(Extracted page text data)
────────

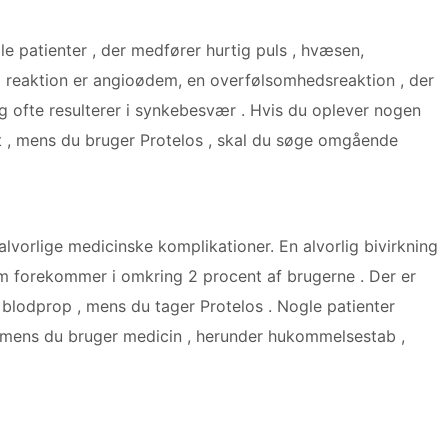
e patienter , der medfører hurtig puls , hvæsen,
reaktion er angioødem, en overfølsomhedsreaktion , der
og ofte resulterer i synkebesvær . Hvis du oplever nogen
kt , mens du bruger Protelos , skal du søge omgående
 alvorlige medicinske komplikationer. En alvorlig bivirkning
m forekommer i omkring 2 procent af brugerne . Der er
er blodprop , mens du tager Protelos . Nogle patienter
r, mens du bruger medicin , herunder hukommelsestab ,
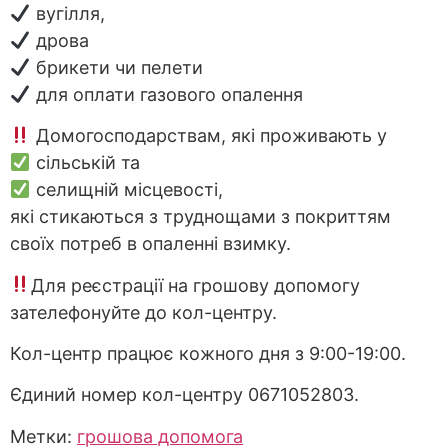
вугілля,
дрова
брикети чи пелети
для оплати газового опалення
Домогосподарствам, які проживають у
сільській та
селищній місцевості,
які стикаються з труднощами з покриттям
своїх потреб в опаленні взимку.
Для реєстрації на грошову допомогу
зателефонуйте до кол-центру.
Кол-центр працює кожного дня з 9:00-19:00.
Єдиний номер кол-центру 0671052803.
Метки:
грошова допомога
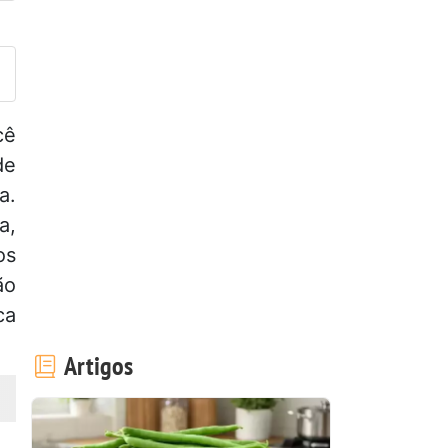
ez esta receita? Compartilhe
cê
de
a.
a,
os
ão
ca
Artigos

────────

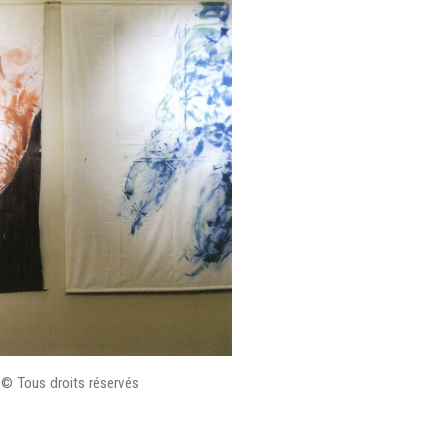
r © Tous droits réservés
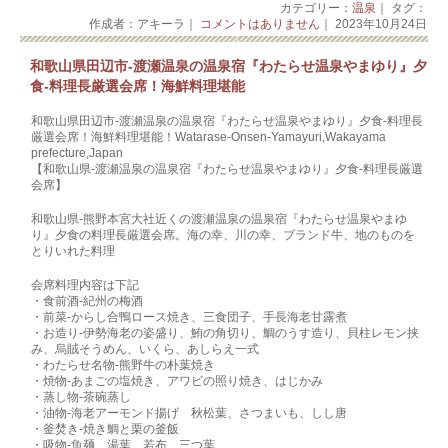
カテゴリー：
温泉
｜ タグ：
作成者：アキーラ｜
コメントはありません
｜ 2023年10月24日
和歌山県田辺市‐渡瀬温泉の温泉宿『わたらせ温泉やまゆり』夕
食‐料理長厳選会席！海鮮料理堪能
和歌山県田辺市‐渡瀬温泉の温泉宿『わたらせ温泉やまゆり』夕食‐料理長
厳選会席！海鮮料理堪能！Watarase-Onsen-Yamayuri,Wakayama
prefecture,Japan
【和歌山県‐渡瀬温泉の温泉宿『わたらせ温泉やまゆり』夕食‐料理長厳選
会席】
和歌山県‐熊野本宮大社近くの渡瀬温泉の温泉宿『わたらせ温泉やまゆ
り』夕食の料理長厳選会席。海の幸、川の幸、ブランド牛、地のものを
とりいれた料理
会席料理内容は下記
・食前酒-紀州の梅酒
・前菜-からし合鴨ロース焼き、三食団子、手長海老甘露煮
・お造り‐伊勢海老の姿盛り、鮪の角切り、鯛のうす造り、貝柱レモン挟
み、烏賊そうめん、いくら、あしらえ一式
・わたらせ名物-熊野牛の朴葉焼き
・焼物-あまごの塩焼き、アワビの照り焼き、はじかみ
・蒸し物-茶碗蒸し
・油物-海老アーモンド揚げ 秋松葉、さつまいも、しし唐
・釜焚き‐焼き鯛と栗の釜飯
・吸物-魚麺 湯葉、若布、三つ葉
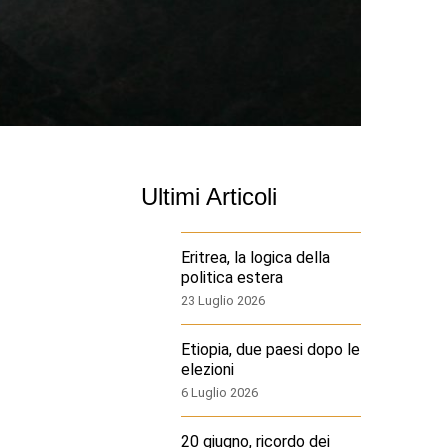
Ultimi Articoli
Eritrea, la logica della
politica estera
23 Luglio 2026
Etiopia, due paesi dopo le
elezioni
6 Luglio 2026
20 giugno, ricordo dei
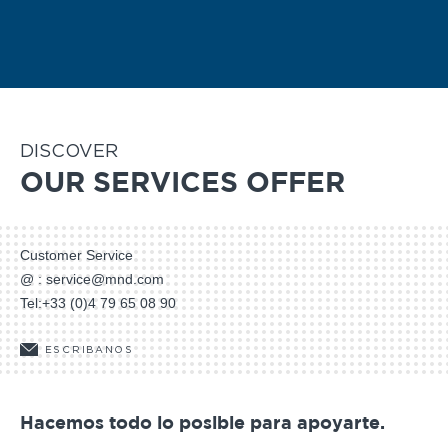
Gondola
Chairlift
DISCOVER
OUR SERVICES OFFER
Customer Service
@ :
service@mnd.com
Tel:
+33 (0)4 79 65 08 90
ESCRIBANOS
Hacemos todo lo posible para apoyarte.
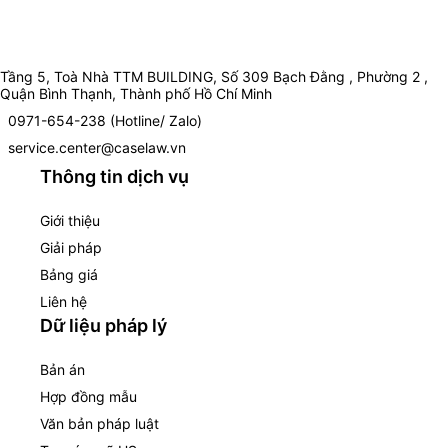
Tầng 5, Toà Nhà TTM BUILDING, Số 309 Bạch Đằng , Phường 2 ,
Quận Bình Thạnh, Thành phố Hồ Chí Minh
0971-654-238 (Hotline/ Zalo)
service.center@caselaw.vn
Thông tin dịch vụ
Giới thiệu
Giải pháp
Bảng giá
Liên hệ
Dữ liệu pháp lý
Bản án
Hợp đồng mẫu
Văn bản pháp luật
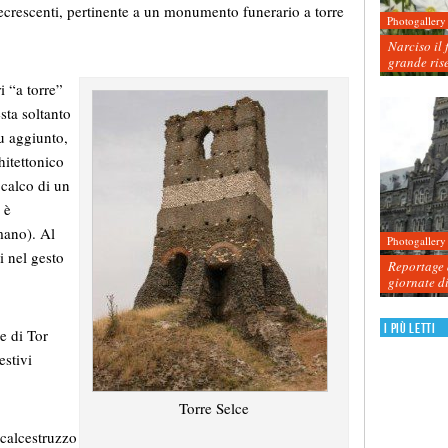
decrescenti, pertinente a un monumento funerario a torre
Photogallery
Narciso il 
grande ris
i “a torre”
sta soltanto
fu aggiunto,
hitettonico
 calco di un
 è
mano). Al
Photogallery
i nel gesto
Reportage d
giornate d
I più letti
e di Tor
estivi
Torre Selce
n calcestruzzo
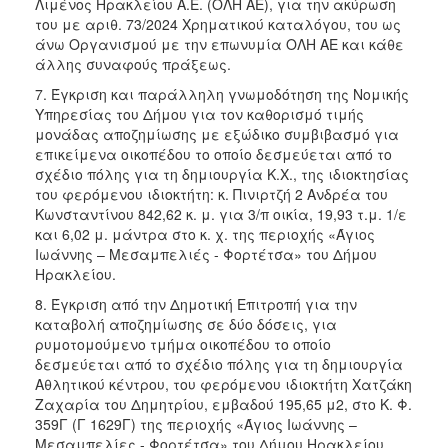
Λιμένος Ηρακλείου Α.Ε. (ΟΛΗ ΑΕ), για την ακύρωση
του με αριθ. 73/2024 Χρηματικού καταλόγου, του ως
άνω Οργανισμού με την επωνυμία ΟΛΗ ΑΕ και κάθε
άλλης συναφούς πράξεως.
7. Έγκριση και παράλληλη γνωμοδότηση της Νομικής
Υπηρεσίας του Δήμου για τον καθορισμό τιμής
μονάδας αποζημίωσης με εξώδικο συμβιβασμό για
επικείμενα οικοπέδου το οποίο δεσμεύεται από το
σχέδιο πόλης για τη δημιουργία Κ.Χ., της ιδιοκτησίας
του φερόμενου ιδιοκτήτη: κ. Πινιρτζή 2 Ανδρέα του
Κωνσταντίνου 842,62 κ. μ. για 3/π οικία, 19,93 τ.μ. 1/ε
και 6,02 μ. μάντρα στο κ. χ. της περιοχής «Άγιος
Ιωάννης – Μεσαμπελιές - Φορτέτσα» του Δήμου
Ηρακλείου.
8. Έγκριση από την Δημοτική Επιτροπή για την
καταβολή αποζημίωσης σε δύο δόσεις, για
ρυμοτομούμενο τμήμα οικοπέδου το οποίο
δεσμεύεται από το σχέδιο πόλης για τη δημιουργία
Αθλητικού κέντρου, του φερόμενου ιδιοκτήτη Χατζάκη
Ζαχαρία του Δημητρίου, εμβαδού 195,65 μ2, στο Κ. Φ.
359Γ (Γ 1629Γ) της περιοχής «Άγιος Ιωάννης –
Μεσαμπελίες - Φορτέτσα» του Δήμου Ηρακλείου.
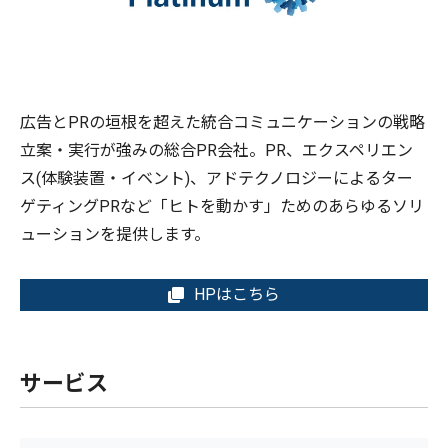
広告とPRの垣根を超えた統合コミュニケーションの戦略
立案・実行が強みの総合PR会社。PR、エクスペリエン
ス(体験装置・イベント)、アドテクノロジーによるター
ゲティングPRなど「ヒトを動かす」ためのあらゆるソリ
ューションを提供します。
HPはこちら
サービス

────────

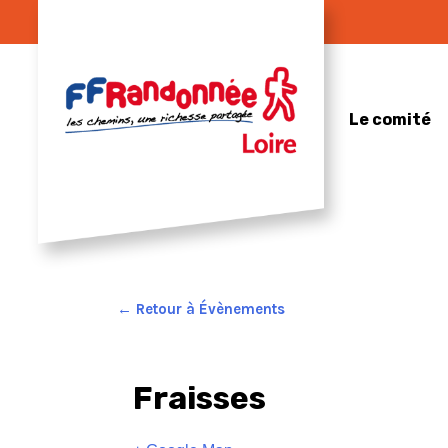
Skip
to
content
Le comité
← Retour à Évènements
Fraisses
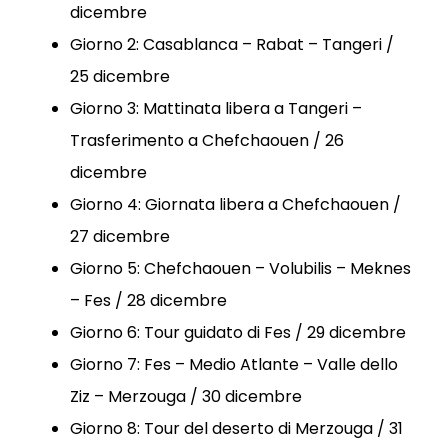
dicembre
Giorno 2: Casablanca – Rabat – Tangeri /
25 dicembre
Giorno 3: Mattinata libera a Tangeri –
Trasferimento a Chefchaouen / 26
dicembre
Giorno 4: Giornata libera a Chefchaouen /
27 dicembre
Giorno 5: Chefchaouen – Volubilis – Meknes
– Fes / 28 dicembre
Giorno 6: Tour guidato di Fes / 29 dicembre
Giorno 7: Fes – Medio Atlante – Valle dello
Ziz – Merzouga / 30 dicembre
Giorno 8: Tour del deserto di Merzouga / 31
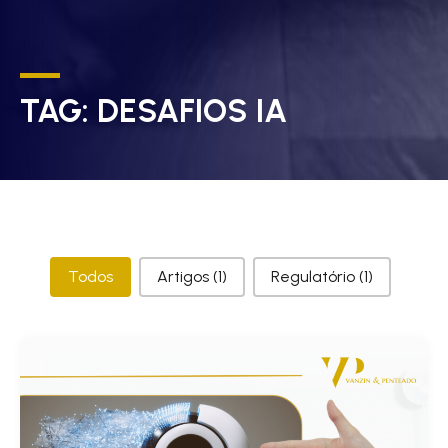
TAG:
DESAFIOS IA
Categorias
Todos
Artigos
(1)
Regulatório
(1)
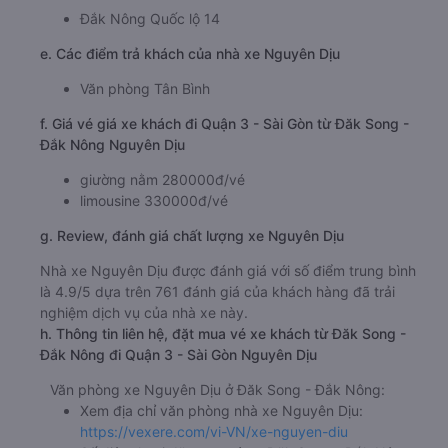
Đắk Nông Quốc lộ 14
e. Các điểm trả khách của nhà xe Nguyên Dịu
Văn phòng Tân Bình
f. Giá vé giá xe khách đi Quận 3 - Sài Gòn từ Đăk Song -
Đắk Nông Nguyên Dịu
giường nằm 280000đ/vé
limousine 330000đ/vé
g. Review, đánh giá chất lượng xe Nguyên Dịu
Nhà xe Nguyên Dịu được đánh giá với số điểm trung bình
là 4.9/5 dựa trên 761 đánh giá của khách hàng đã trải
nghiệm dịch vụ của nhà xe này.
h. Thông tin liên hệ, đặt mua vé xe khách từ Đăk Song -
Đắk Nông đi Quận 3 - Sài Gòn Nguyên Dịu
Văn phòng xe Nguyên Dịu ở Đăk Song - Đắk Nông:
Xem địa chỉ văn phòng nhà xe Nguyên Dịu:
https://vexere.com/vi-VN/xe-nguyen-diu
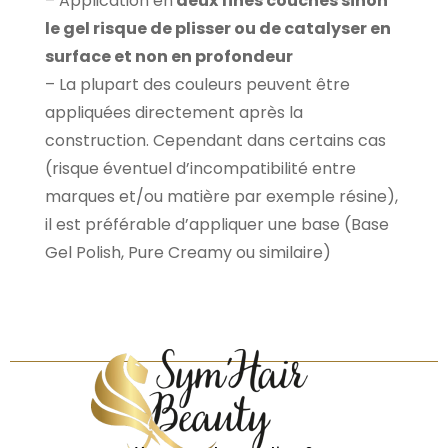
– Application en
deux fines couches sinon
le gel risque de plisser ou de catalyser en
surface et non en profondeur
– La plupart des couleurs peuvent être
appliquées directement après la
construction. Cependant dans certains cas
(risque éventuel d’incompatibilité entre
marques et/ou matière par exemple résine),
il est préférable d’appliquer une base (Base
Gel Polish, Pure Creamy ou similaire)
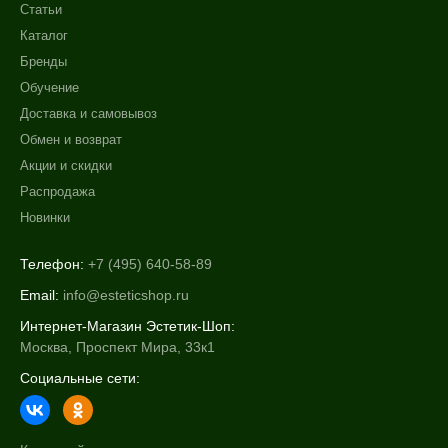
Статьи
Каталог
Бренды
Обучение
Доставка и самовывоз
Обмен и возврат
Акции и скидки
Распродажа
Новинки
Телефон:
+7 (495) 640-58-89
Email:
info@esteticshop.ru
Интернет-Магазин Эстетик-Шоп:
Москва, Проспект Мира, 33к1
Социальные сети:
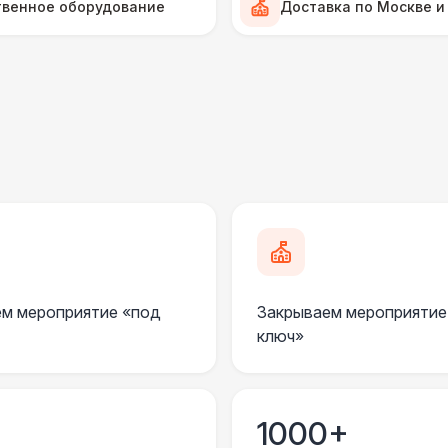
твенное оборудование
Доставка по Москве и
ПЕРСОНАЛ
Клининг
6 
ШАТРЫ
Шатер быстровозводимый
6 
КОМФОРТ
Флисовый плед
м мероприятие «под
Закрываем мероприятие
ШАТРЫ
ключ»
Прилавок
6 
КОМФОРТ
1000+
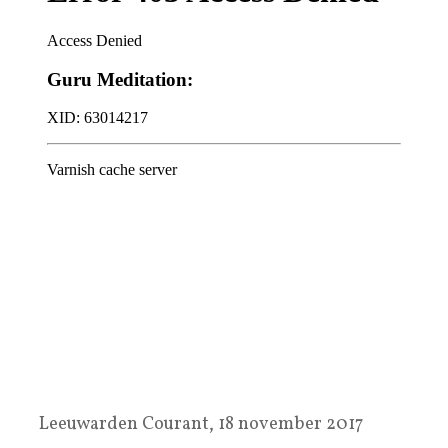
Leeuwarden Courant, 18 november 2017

────────

# What needs to be done:
Your reply should hold nothing but the lines above, from the one containing "construction. Cependant dans certains cas" to the one containing "Доставка по Москве и", reproduced exactly minus the pictures.

# Answer to this exercise:
construction. Cependant dans certains cas
(risque éventuel d’incompatibilité entre
marques et/ou matière par exemple résine),
il est préférable d’appliquer une base (Base
Gel Polish, Pure Creamy ou similaire)
Статьи
Каталог
Бренды
Обучение
Доставка и самовывоз
Обмен и возврат
Акции и скидки
Распродажа
Новинки
Телефон:
+7 (495) 640-58-89
Email:
info@esteticshop.ru
Интернет-Магазин Эстетик-Шоп:
Москва, Проспект Мира, 33к1
Социальные сети:
твенное оборудование
Доставка по Москве и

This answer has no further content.